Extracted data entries

□ □ □ □ □

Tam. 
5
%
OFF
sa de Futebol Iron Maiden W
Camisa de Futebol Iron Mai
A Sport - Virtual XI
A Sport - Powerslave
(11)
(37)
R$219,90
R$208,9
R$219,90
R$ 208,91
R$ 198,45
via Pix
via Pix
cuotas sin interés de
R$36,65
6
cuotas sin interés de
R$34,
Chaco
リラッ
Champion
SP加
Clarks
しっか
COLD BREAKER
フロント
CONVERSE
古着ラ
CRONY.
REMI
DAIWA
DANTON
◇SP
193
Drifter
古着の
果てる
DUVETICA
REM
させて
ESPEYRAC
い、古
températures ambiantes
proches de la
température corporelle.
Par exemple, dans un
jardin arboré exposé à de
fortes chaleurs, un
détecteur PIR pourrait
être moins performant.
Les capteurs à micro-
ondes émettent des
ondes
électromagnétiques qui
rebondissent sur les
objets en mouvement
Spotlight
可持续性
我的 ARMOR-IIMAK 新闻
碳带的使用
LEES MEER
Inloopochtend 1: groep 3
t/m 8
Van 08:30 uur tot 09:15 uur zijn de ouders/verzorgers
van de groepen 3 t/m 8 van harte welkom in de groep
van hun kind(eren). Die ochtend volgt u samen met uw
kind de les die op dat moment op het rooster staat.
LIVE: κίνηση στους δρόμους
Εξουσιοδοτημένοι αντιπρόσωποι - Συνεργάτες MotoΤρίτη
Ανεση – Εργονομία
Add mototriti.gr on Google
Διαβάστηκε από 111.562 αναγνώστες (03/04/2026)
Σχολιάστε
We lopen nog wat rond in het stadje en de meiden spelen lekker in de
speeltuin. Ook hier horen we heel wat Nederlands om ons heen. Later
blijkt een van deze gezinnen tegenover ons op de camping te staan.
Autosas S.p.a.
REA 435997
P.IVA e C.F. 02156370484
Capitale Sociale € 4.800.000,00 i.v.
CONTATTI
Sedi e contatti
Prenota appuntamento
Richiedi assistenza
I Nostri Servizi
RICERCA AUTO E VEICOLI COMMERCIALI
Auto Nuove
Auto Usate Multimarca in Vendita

□ □ □ □ □

WHAT NEEDS TO BE DONE: Give back exactly the lines from the first line of the records through the line holding "rebondissent sur les", including both of those lines and leaving out all others.

RESPONSE FOR THIS EXERCISE:
Tam. 
5
%
OFF
sa de Futebol Iron Maiden W
Camisa de Futebol Iron Mai
A Sport - Virtual XI
A Sport - Powerslave
(11)
(37)
R$219,90
R$208,9
R$219,90
R$ 208,91
R$ 198,45
via Pix
via Pix
cuotas sin interés de
R$36,65
6
cuotas sin interés de
R$34,
Chaco
リラッ
Champion
SP加
Clarks
しっか
COLD BREAKER
フロント
CONVERSE
古着ラ
CRONY.
REMI
DAIWA
DANTON
◇SP
193
Drifter
古着の
果てる
DUVETICA
REM
させて
ESPEYRAC
い、古
températures ambiantes
proches de la
température corporelle.
Par exemple, dans un
jardin arboré exposé à de
fortes chaleurs, un
détecteur PIR pourrait
être moins performant.
Les capteurs à micro-
ondes émettent des
ondes
électromagnétiques qui
rebondissent sur les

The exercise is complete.